Intel’s project will help Vietnam draw foreign investors

Intel Corp, the world’s largest chip maker, is to more than treble its investment in building two plants in Vietnam to $1 billion, sources said.

The company’s Vietnam unit is building its first plant at Saigon’s High-Tech Park.
When licensed in February for an initial investment of $300 million, Intel’s project to package and test microchips that power personal computers and mobile phones was the biggest investment in Vietnam by a US company.
Vietnam, which has one of the world’s fastest-growing economies after China, became the newest member of the World Trade Organisation recently and many economic analysts expect investment to increase.
California-based Intel had an option to build a second phase for its plant that would double the investment to $605 million. “But now it wanted to bring the investment up to $1 billion in the second phase,” said the source.

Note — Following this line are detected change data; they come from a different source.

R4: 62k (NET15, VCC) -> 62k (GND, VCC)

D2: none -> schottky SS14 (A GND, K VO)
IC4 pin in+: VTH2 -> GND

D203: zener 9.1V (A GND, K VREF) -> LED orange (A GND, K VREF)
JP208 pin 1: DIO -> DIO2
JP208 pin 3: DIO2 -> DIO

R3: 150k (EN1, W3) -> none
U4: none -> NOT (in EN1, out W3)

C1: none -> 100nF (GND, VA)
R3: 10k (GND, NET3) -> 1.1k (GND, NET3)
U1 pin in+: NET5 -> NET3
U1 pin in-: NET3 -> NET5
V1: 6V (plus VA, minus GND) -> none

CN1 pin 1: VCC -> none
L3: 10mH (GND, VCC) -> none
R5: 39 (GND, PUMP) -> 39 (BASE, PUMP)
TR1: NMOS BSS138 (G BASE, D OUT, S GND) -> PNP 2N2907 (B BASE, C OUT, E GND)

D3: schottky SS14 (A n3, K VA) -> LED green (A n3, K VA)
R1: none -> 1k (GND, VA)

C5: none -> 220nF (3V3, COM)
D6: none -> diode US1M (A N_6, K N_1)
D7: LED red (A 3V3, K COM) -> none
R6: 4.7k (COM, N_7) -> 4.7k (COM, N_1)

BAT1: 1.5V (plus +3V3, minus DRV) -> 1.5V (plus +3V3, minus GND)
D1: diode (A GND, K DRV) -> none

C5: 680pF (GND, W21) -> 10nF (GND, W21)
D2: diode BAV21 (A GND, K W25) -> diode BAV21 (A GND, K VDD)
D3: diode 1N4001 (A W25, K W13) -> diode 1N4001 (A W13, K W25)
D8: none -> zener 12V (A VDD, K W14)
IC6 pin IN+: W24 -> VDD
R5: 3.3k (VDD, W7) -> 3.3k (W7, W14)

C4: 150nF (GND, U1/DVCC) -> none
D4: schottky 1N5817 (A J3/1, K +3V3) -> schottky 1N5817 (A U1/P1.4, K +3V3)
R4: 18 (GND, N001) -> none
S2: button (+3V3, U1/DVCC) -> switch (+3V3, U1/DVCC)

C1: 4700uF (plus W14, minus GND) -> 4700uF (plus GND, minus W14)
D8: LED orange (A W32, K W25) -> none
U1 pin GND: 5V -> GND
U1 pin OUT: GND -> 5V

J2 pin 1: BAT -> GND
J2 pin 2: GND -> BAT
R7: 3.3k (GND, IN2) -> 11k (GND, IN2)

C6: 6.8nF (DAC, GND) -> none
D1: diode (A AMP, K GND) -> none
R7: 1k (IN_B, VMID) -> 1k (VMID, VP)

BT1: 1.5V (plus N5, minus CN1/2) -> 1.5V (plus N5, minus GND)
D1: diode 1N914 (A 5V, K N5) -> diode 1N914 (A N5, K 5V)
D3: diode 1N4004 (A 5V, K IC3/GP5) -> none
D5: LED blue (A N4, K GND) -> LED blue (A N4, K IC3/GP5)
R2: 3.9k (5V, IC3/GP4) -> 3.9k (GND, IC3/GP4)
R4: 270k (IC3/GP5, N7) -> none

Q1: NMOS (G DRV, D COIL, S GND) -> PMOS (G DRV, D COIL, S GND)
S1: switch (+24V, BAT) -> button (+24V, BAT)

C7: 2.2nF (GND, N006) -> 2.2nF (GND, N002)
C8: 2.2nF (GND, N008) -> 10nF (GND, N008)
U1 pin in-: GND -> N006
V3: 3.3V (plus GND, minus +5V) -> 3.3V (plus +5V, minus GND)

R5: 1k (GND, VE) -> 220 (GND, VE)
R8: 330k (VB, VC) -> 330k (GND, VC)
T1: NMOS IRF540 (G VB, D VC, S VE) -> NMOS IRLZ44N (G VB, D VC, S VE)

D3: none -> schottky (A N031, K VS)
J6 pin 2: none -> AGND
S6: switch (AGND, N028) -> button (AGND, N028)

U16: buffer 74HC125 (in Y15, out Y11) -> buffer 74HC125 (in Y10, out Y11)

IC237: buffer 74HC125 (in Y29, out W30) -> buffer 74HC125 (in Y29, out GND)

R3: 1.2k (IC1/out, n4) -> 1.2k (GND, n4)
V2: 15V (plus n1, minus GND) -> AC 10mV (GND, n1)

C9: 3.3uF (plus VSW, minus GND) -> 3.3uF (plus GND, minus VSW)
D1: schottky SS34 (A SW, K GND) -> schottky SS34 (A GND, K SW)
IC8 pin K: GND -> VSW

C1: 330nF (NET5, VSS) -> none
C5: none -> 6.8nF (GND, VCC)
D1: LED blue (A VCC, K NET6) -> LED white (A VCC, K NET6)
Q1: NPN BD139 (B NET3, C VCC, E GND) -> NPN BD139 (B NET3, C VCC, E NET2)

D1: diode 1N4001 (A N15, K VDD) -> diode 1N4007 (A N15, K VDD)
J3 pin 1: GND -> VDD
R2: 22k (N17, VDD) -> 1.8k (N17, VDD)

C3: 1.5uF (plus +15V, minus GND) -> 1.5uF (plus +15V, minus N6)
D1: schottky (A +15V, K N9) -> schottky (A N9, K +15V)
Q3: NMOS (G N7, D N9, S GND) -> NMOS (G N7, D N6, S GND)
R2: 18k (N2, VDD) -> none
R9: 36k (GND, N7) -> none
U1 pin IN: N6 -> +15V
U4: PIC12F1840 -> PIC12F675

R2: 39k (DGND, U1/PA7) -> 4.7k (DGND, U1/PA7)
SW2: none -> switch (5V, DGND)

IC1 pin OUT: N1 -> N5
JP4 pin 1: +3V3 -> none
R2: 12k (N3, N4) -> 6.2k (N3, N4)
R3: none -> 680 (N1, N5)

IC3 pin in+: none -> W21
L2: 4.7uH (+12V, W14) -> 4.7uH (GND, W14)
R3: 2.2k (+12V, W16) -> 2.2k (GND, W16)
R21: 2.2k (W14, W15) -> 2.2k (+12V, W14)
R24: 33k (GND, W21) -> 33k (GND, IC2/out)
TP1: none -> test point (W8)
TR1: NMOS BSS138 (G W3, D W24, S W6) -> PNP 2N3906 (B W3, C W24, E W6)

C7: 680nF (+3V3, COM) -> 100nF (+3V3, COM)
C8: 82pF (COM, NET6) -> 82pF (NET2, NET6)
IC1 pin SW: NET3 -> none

In February, Intel Chairman Craig Barret said production at the Vietnam plant, its seventh in the world, would start in the second half of 2007.
Industry officials say the Intel project would help Vietnam draw foreign investors, including those in related businesses.  “The attraction of US group Intel to invest in the high-tech park,” the park’s board said in a statement, “immediately created an attractive force to many companies and partners to survey on investment opportunity at the park”.
Vietnam’s technology sector is relatively small, but the country has become the world’s top producer of robusta coffee and black pepper, the second-largest rice exporter and Southeast Asia’s third-biggest crude oil producer.